Kahlef Hailassie

No. 34 – Green Bay Packers
- Position: Safety
- Roster status: Practice squad

Personal information
- Born: November 9, 2000 (age 25) Elk Grove, California, U.S.
- Listed height: 6 ft 1 in (1.85 m)
- Listed weight: 193 lb (88 kg)

Career information
- High school: Cosumnes Oaks (Elk Grove)
- College: Oregon (2018–2019) Western Kentucky (2021–2022)
- NFL draft: 2023: undrafted

Career history
- Kansas City Chiefs (2023)*; Cleveland Browns (2023–2024); Minnesota Vikings (2025)*; Jacksonville Jaguars (2025); Minnesota Vikings (2025–2026)*; Green Bay Packers (2026–present)*;
- * Offseason or practice squad member only

Career NFL statistics as of Week 3, 2026
- Total tackles: 8
- Pass deflections: 1
- Stats at Pro Football Reference

= Kahlef Hailassie =

American football player (born 2000)

Kahlef Hailassie (born November 9, 2000) is an American professional football safety for the Green Bay Packers of the National Football League (NFL). He played college football for the Oregon Ducks and Western Kentucky Hilltoppers. He signed with the Kansas City Chiefs as an undrafted free agent in 2023.

==College career==
Hailassie played college football for the Oregon Ducks from 2018 to 2019 and for the Western Kentucky Hilltoppers from 2021 to 2022. He was named second-team all-conference for the Hilltoppers as a senior in 2022.

==Professional career==

Pre-draft measurables
| Height | Weight | Arm length | Hand span | Wingspan | 20-yard shuttle | Three-cone drill | Vertical jump | Broad jump | Bench press |
| 6 ft 0+1⁄2 in (1.84 m) | 193 lb (88 kg) | 32+1⁄4 in (0.82 m) | 10+1⁄8 in (0.26 m) | 6 ft 5+3⁄4 in (1.97 m) | 4.19 s | 6.68 s | 32.5 in (0.83 m) | 10 ft 1 in (3.07 m) | 9 reps |
All values from Pro Day

===Kansas City Chiefs===
On May 6, 2023, the Kansas City Chiefs signed Hailassie to a three-year, $2.705 million contract as an undrafted free agent. He was waived at the final roster cuts on August 29.

===Cleveland Browns===
On August 30, 2023, Hailassie was claimed off waivers by the Cleveland Browns. He was waived on October 26, 2024, and re-signed to the practice squad.

===Minnesota Vikings===
On January 16, 2025, Hailassie signed a reserve/future contract with the Minnesota Vikings. He was waived on August 26 as part of final roster cuts. Hailassie was re-signed to the practice squad the next day.

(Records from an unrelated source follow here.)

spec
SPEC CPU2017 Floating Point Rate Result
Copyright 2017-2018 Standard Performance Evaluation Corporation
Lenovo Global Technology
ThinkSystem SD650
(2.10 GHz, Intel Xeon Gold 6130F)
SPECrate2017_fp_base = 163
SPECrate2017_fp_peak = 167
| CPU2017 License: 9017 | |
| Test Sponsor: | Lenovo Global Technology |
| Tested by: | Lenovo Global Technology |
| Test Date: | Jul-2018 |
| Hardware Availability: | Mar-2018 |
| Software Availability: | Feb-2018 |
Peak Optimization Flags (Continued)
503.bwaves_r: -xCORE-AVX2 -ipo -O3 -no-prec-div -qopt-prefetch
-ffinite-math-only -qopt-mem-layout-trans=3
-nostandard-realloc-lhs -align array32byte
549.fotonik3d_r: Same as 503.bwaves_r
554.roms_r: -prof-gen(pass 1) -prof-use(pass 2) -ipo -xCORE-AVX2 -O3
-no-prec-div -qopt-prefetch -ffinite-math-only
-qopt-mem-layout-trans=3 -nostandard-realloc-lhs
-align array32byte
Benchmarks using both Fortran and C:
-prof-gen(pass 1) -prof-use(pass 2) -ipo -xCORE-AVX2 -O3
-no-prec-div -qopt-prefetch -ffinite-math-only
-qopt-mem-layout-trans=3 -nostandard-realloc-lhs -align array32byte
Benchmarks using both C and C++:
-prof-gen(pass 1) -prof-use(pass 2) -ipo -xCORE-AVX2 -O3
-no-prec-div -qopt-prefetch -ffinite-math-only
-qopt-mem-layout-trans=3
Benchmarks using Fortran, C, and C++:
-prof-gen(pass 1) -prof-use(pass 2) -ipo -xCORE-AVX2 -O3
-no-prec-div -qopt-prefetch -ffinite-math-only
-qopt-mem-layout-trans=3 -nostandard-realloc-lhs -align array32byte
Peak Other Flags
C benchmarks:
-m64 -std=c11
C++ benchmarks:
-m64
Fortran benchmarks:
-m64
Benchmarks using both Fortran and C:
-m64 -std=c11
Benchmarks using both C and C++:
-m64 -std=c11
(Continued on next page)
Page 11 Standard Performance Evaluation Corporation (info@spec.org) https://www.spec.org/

===Jacksonville Jaguars===
On September 17, 2025, the Jacksonville Jaguars signed Hailassie from the Vikings' practice squad to their own active roster following the release of Darnell Savage. He was waived on November 17.

===Minnesota Vikings (second stint)===
On November 26, 2025, Hailassie was signed to the Minnesota Vikings practice squad. He signed a reserve/future contract with Minnesota on January 5, 2026.

On August 30, 2026, Hailassie was waived by the Vikings as part of the final roster cuts and re-signed to the practice squad the next day. On September 8, he was released from the practice squad.

===Green Bay Packers===
On September 9, 2026, Hailassie was signed to the Green Bay Packers practice squad.